He is risen! The Lord is risen indeed! I have even more good news—seriously! Think about it, because everyone is home, there is little chance that you will miss the Easter Bunny. When I was very little, one of my favorite holidays was Easter. I would like to say it was because Jesus rose from the dead, but I did not fully appreciate what that meant at about age five. I loved Easter because our family hid Easter baskets and had other fun and lovely traditions. One year, my mother had the bright idea to hide the baskets outside, as the weather was perfect.
Remember, I am from Erie, where is snowed a couple days ago. Anyway, she woke up early, had everyone get dressed, and go outside in the yard to hunt for our baskets. My Mom however, had not factored in that we had two Labrador Retrievers, who also loved to “hunt” for things. All of our basket contents were strewn about the yard – some things I do not think we ever found. All except for my sister’s basket, as hers was at the top of the maple tree in the front yard. It was not until years later that I realized that my mother had to have climbed the tree to get it up there—that was a miracle!
Easter means something very different to me now. While I still love Easter Baskets, and keeping family traditions, from my family and from Sylvia’s, I know that Easter’s true meaning is about the greatest gift a person can ever receive—the very gift of life itself through Christ. All of us gathered here at Easter, are here because we have heard the story of Jesus and His overcoming death—impossible for us mortals. This is our story, a story of hope, a miracle story for all time.
What other stories give you hope? What miracles have you witnessed in your life? Some of you who are very young, may only have experienced a couple, or you may not even be sure you have seen the unimaginable, yet. Others of you, know you have seen the gloriously impossible and improbable.
Your experience of the miraculous depends on what you consider a miracle. Have you experienced the birth of a child; have you received a random act of kindness from a stranger; have you been able to forgive someone; have you ever been forgiven? Have you ever loved someone, or been loved yourself? In my book, these all count as miracles of varying magnitudes.
But the miracle of the resurrection is a miracle of the highest order. Where do you draw the line between yourself and the divine? Put your pencil down; Jesus came to erase the lines and break down the barriers. He welcomes all of us from every walk of life into God’s Kingdom, all humankind—everyone, no exceptions. That divine love, that has loved us into being since before we were born, that love continuously welcomes us into intimate communion, is worthy of joyous celebration.
But the Easter story is not only a story. It is an account of God reaching from infinity through the veil of this life and touching humankind. The Word was made flesh—think incarnation. Flesh that came through the pains of death, and changed our relationship with God forever. Jesus took in all the evil of the world, and God could have blown it back at us a retribution. God in His compassion and transformed it, and sent it back as new life as a source of renewal for the world He loves. He is Risen! The Lord is Risen indeed.

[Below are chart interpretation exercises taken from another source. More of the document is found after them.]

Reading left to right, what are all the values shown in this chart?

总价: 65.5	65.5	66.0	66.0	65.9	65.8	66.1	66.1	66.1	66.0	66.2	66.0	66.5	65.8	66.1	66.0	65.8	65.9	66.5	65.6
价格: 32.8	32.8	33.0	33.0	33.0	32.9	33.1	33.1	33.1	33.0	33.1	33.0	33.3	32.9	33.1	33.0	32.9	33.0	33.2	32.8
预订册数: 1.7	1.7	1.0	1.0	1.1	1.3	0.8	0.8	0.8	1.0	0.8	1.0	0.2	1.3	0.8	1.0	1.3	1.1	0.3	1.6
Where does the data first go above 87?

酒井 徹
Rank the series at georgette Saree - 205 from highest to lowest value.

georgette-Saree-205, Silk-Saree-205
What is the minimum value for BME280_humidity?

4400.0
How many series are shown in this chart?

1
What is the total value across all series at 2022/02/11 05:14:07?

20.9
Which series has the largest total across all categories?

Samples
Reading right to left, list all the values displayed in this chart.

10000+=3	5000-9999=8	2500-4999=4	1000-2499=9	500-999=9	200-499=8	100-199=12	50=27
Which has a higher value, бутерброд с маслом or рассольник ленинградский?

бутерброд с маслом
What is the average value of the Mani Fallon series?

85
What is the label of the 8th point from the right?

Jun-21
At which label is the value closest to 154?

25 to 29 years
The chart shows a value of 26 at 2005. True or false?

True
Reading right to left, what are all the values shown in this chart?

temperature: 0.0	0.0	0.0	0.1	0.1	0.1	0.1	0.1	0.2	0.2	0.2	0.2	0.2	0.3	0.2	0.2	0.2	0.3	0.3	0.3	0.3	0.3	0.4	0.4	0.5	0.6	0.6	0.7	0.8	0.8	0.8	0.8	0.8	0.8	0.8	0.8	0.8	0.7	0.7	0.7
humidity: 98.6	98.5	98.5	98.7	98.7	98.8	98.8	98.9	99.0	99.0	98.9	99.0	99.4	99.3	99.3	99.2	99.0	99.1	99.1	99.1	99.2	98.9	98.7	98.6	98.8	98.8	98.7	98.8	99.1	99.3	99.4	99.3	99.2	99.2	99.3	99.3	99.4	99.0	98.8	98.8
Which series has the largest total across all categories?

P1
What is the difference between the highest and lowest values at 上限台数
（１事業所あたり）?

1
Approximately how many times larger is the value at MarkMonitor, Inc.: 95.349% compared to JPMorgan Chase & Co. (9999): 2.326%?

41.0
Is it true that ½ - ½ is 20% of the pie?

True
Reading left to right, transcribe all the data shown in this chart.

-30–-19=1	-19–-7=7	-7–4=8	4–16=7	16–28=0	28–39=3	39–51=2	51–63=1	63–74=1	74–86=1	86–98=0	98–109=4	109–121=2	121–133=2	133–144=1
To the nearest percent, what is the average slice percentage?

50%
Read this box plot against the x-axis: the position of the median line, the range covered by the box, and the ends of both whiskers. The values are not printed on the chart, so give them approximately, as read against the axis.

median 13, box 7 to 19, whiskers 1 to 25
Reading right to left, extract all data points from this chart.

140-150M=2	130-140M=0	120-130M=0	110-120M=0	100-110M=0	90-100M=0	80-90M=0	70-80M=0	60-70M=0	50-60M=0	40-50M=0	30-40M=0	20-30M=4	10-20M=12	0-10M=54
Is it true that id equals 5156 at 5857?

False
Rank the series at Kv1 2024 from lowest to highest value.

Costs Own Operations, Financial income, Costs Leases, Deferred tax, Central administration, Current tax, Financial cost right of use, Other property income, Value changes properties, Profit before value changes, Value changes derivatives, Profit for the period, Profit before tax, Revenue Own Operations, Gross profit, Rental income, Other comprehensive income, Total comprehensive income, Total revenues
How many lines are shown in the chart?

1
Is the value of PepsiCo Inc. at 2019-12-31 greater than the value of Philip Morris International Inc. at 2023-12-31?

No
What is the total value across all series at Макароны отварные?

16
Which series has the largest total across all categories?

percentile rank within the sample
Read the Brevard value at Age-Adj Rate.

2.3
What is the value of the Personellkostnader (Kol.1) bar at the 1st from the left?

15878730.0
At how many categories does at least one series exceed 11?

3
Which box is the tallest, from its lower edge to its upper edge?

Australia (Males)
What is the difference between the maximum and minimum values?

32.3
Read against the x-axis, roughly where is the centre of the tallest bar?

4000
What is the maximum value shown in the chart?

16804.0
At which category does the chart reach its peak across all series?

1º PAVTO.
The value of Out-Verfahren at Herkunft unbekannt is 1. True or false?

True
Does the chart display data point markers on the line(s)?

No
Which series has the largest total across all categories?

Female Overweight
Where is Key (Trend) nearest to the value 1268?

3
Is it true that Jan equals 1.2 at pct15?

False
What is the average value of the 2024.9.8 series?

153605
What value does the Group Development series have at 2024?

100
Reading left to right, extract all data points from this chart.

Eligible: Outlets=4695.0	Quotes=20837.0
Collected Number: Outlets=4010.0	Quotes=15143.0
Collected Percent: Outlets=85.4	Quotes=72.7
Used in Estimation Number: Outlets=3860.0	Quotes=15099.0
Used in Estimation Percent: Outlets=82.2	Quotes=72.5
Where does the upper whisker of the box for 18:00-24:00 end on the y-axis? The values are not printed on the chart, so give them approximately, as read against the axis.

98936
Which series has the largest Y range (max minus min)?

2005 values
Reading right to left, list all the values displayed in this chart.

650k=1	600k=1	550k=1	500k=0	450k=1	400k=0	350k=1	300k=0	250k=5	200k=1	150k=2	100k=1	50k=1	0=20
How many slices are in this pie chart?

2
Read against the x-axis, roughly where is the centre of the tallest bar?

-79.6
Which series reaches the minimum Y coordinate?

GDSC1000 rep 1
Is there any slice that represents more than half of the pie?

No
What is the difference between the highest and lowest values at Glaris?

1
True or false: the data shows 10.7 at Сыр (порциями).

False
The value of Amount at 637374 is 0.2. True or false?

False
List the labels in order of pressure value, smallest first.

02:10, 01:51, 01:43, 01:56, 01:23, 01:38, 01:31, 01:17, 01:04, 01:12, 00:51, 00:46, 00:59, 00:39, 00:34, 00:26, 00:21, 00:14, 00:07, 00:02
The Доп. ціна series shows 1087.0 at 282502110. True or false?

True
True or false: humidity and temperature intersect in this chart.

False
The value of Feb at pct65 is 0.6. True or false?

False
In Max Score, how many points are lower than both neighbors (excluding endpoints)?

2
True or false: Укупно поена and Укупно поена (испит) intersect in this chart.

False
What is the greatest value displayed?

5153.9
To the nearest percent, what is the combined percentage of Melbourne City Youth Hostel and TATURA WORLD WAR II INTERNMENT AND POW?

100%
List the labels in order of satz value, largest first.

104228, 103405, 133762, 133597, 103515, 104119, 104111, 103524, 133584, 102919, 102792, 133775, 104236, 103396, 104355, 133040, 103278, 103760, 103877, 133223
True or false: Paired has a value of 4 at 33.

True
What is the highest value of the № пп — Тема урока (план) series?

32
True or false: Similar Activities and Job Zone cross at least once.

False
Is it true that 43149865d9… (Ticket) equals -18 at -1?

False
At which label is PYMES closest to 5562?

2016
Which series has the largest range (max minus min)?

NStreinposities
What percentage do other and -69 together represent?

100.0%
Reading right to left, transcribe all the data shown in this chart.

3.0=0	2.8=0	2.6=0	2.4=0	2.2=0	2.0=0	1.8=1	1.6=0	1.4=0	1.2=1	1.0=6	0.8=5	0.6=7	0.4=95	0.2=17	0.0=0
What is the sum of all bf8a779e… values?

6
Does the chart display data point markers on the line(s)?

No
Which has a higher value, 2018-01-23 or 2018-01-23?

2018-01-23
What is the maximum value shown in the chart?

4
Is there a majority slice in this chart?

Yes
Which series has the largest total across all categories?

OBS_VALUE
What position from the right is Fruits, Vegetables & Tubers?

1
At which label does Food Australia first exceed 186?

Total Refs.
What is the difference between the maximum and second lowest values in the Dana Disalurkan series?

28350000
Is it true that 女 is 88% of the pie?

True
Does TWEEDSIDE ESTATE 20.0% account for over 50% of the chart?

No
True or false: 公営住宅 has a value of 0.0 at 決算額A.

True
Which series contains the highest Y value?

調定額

And there is another miracle for us here. Some 2,000 years ago, with no social media or mass communication, Jesus managed to live and love people so deeply, in a ministry that spanned only about three years of which we focus, and yet we still tell the story today. In 1454 after Gutenberg invented the printing press, he created the Bible as the first printed book. (Library of Congress) It was then, that what we might consider a modern marketing plan was started for Chrstianity. But the story of Jesus, had to make it 1400+ years to get to that point. It made it through the sheer power of the Spirit, working through people, and that in itself, is a miracle.
If you are like me, you could never have imagined giving up as much during Lent as we have had to give up this year! But to everything, there is a season and a time under heaven.
Right now, today, is the time for joy and rejoicing, feasts and the wonderous sound of Alleluia ringing through our heads and hearts. We still have to keep physical distance, we still have mourning to do and uncertainty to live into. But today, in this moment, we celebrate that we are part of God’s family, that we have been freed. I am so grateful for the gift of my salvation, that I can rest knowing my life in God is eternal. All of us are invited to enter into the joy of this day, to feast, to dance, to celebrate, and to sing. Wherever you are, and whatever your circumstance, know that you are loved and rejoice!
This does not mean that we will not face trials. Hunger and injustice, poverty and greed, hatred and sin have not vanished. But neither have charity and justice, philanthropy and kindness, love and forgiveness. Feast on these, celebrate charity, love, justice, kindness, and forgiveness, for the joy and miracle of God is found there.
In every adversity there is opportunity. As Jesus says so many times in the Gospels, “Do not be afraid.” Jesus’ suffering and death is the opportunity for us to enter eternal life, alleluia! In the words of St. John Chrysostom, “Christ is risen and life is freed, Christ is risen and the tomb is emptied of the dead: for Christ, being risen from the dead, has become the Leader and Reviver of those who had fallen asleep. To Him be glory and power for ever and ever.”*
Sleepers awake, to the joy of a Happy Easter! Amen.